Degradation of chlorotetracycline and bacterial disinfection in livestock wastewater by ozone-based advanced oxidation

The simultaneous removal of antibiotics and antibiotic-resistant bacteria by ozone-based advanced oxidation technology (AOT) was investigated for the treatment of anaerobic digestion effluent of piggery wastewater. Chlorotetracycline (CTC) and CTC-resistant bacteria were selected as targets since CTC has been the most used antibiotics in livestock industries in Korea. The performance of four different combinations of oxidation agents was investigated, showing the order of removal rate as O3 < O3/H2O2 < O3/UV < O3/UV/H2O2 for wastewater.

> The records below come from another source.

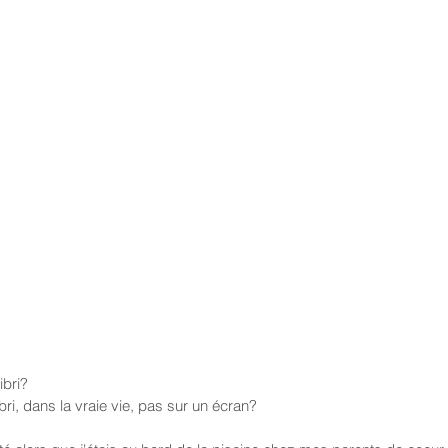
ibri?
bri, dans la vraie vie, pas sur un écran?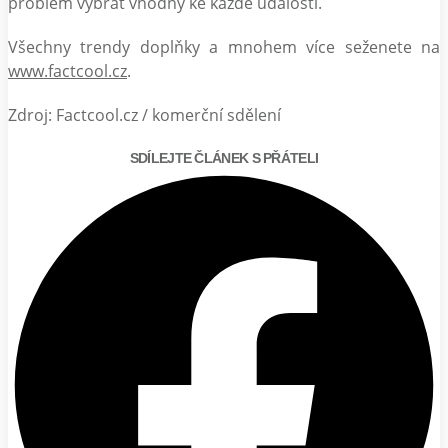
problém vybrat vhodný ke každé události.
Všechny trendy doplňky a mnohem více seženete na
www.factcool.cz
.
Zdroj: Factcool.cz / komerční sdělení
SDÍLEJTE ČLÁNEK S PŘÁTELI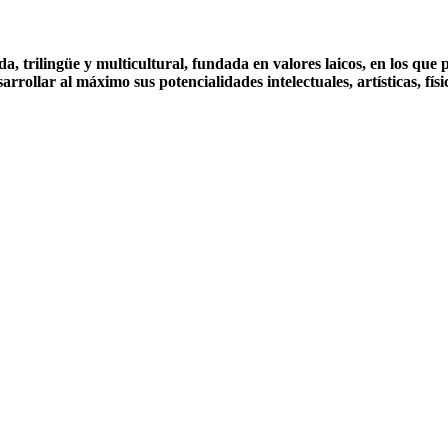
 trilingüe y multicultural, fundada en valores laicos, en los que pr
ollar al máximo sus potencialidades intelectuales, artísticas, física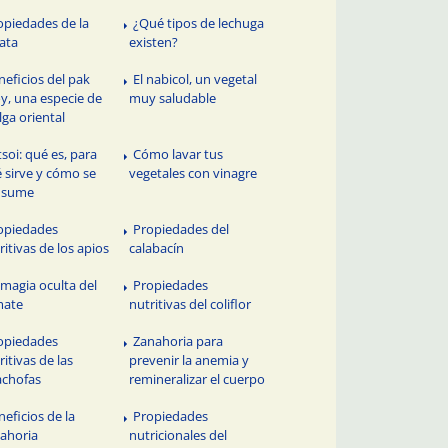
opiedades de la
¿Qué tipos de lechuga
ata
existen?
neficios del pak
El nabicol, un vegetal
y, una especie de
muy saludable
lga oriental
tsoi: qué es, para
Cómo lavar tus
 sirve y cómo se
vegetales con vinagre
nsume
opiedades
Propiedades del
ritivas de los apios
calabacín
 magia oculta del
Propiedades
mate
nutritivas del coliflor
opiedades
Zanahoria para
ritivas de las
prevenir la anemia y
achofas
remineralizar el cuerpo
neficios de la
Propiedades
ahoria
nutricionales del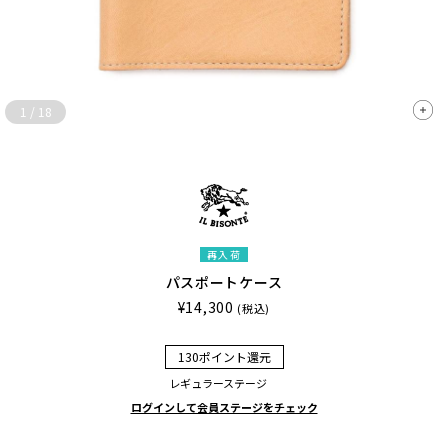
1
/
18
再入荷
パスポートケース
¥14,300
(税込)
130ポイント還元
レギュラーステージ
ログインして会員ステージをチェック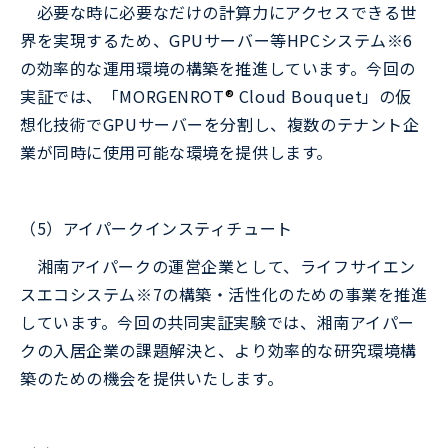
必要な時に必要なだけの計算力にアクセスできる世
界を実現するため、GPUサーバー等HPCシステム※6
の効率的な運用環境の構築を推進しています。今回の
実証では、「MORGENROT
®️
Cloud Bouquet」の仮
想化技術でGPUサーバーを分割し、複数のテナント企
業が同時に使用可能な環境を提供します。
（5）アイパークインスティチュート
湘南アイパークの運営企業として、ライフサイエン
スエコシステム※7の構築・活性化のための事業を推進
しています。今回の共同実証実験では、湘南アイパー
クの入居企業の課題解決と、より効率的な研究環境構
築のための機会を提供いたします。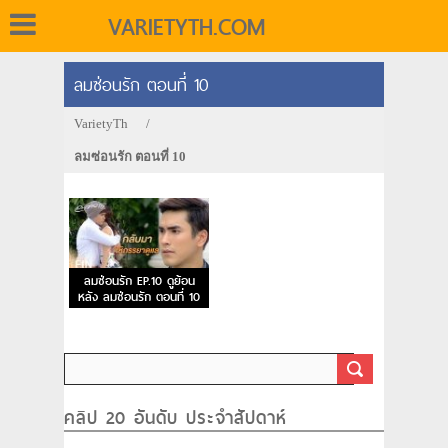
VARIETYTH.COM
ลมซ่อนรัก ตอนที่ 10
VarietyTh
/
ลมซ่อนรัก ตอนที่ 10
ลมซ่อนรัก EP.10 ดูย้อน
หลัง ลมซ่อนรัก ตอนที่ 10
คลิป 20 อันดับ ประจำสัปดาห์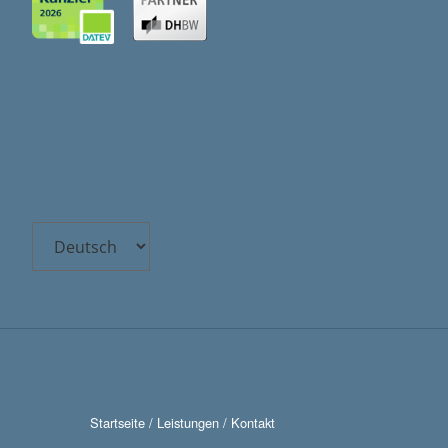
Choose
a
language
Startseite
/
Leistungen
/
Kontakt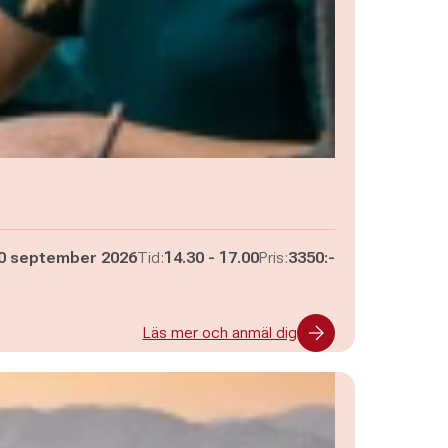
Pågår mellan
och
0 september 2026
Tid:
14.30
-
17.00
Pris:
3350:-
Läs mer och anmäl dig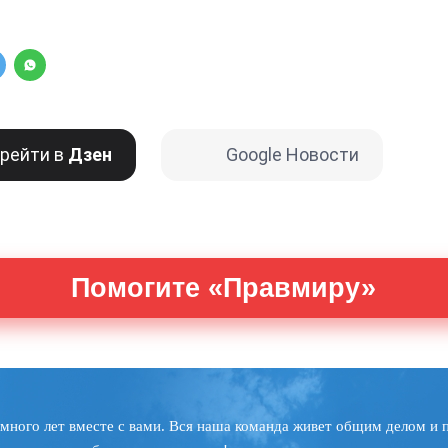
рейти в
Дзен
Google Новости
Помогите «Правмиру»
много лет вместе с вами. Вся наша команда живет общим делом и 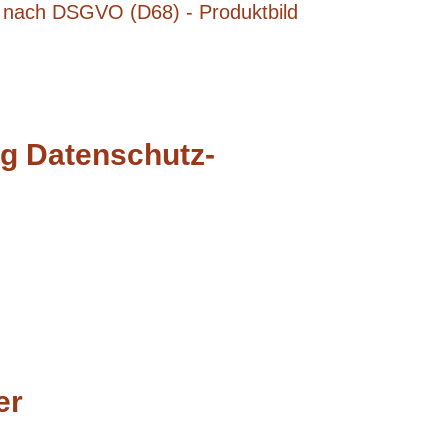
ng Datenschutz-
er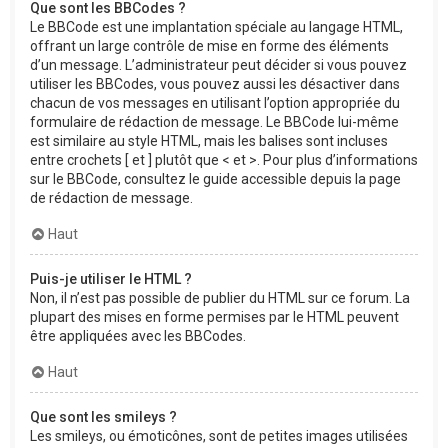
Que sont les BBCodes ?
Le BBCode est une implantation spéciale au langage HTML,
offrant un large contrôle de mise en forme des éléments
d’un message. L’administrateur peut décider si vous pouvez
utiliser les BBCodes, vous pouvez aussi les désactiver dans
chacun de vos messages en utilisant l’option appropriée du
formulaire de rédaction de message. Le BBCode lui-même
est similaire au style HTML, mais les balises sont incluses
entre crochets [ et ] plutôt que < et >. Pour plus d’informations
sur le BBCode, consultez le guide accessible depuis la page
de rédaction de message.
Haut
Puis-je utiliser le HTML ?
Non, il n’est pas possible de publier du HTML sur ce forum. La
plupart des mises en forme permises par le HTML peuvent
être appliquées avec les BBCodes.
Haut
Que sont les smileys ?
Les smileys, ou émoticônes, sont de petites images utilisées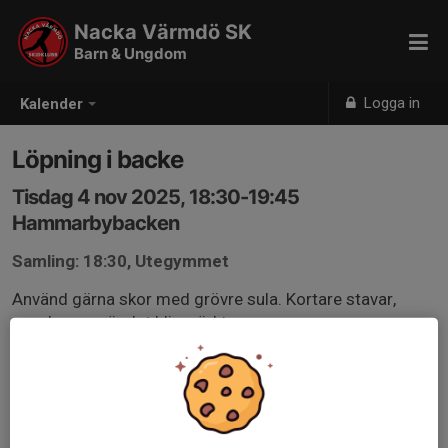
Nacka Värmdö SK
Barn & Ungdom
Logga in
Kalender
Löpning i backe
Tisdag 4 nov 2025, 18:30-19:45
Hammarbybacken
Samling: 18:30, Utegymmet
Använd gärna skor med grövre sula. Kortare stavar,
pannlampa när det blir mörkt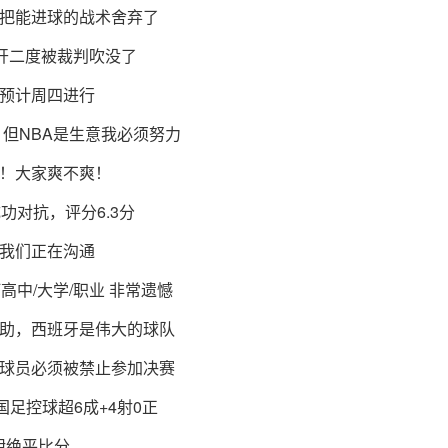
把能进球的战术舍弃了
开二度被裁判吹没了
预计周四进行
但NBA是生意我必须努力
爽！大家爽不爽！
功对抗，评分6.3分
我们正在沟通
中/大学/职业 非常遗憾
助，西班牙是伟大的球队
球员必须被禁止参加决赛
 国足控球超6成+4射0正
伊绝平比分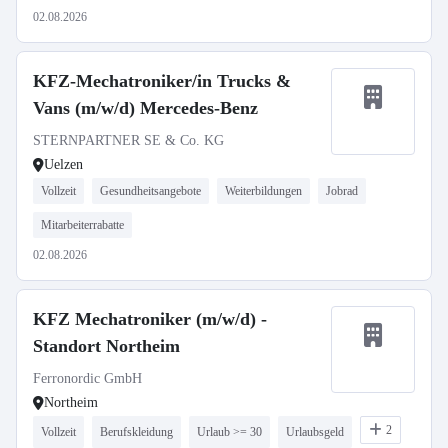
02.08.2026
KFZ-Mechatroniker/in Trucks &
Vans (m/w/d) Mercedes-Benz
STERNPARTNER SE & Co. KG
Uelzen
Vollzeit
Gesundheitsangebote
Weiterbildungen
Jobrad
Mitarbeiterrabatte
02.08.2026
KFZ Mechatroniker (m/w/d) -
Standort Northeim
Ferronordic GmbH
Northeim
2
Vollzeit
Berufskleidung
Urlaub >= 30
Urlaubsgeld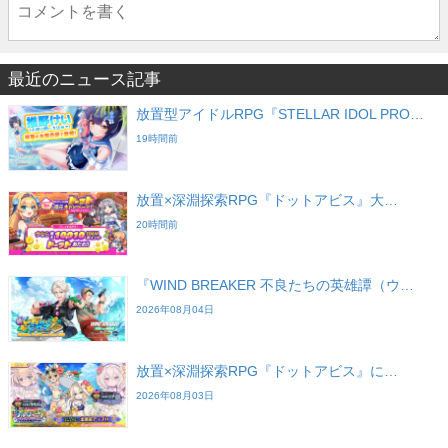
最近のニュース記事
放置型アイドルRPG『STELLAR IDOL PRO…
19時間前
放置×深淵探索RPG『ドットアビス』大…
20時間前
『WIND BREAKER 不良たちの英雄譚（ウ…
2026年08月04日
放置×深淵探索RPG『ドットアビス』に…
2026年08月03日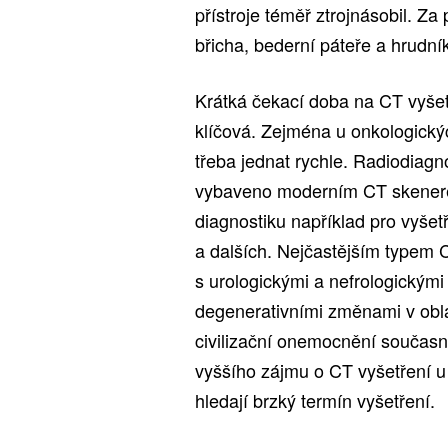
přístroje téměř ztrojnásobil. Za
břicha, bederní páteře a hrudní
Krátká čekací doba na CT vyše
klíčová. Zejména u onkologický
třeba jednat rychle. Radiodiag
vybaveno moderním CT skenere
diagnostiku například pro vyšetř
a dalších. Nejčastějším typem CT
s urologickými a nefrologickými
degenerativními změnami v oblas
civilizační onemocnění součas
vyššího zájmu o CT vyšetření u
hledají brzký termín vyšetření.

Applications of O3/UV/H2O2 and O3/UV degraded almost all CTC within 15 and 20 min, respectively. Only 30% of CTC was degraded even in 40 min by O3 alone and O3/H2O2 degraded 65% of CTC in 40 min. The combination of ozone/H2O2 did not contribute significantly to CTC degradation, but the influence of UV was substantial when coupled with ozone. CTC was partially degraded during oxidation although main HPLC peak was completely vanished. The resulting intermediates of partially oxidized CTC possessed no more antibiotic capability, suggesting that CTC transformed into nontoxic organic constituents. For disinfection, ozone alone was not effective for disinfection; less than 2-log reduction was achieved in 1 h. UV was more superior in reducing bacterial population, showing more than 4-log reduction in 20 min and 5-log reduction in 40 min. UV was also effective in reducing both total and CTC-resistant bacterial population, and the contribution ratio of UV to ozone was about 3:1 in logarithmic scale. The application of O3/UV together further enhanced the disinfection performance compared to UV alone.